------ Given records ------

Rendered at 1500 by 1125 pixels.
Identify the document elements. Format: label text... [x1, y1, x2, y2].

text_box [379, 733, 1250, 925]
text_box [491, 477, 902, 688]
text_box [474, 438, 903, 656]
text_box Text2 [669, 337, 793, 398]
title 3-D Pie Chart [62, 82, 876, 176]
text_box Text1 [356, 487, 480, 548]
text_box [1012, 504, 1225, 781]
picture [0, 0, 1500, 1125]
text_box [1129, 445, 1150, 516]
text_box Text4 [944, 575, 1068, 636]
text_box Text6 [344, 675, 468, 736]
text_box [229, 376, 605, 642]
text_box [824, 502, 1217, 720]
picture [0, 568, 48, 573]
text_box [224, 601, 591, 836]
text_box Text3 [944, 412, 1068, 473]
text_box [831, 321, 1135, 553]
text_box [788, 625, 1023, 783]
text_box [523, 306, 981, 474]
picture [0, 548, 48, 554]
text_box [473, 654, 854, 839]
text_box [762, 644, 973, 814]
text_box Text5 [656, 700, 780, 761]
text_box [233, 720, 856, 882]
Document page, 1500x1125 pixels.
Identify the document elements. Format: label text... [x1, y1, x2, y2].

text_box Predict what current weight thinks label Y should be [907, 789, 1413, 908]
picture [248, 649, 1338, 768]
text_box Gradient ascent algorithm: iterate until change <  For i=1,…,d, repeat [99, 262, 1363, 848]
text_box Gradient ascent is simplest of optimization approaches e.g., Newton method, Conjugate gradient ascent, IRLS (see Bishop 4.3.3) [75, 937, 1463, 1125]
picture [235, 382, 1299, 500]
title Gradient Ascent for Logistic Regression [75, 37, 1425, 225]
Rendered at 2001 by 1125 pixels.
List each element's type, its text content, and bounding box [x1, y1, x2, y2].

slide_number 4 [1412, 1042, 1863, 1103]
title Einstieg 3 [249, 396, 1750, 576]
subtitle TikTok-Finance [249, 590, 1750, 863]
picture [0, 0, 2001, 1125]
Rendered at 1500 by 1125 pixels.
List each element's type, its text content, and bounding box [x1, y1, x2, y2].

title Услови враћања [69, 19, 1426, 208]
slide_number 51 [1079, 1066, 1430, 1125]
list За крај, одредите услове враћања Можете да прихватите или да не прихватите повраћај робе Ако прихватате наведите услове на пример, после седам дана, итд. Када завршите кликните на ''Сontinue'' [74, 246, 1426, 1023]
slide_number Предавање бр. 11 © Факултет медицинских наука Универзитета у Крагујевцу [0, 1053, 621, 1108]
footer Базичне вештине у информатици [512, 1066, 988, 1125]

------

Each line in the data that holds the string "pixels" should be found and copied.

Rendered at 1500 by 1125 pixels.
Document page, 1500x1125 pixels.
Rendered at 2001 by 1125 pixels.
Rendered at 1500 by 1125 pixels.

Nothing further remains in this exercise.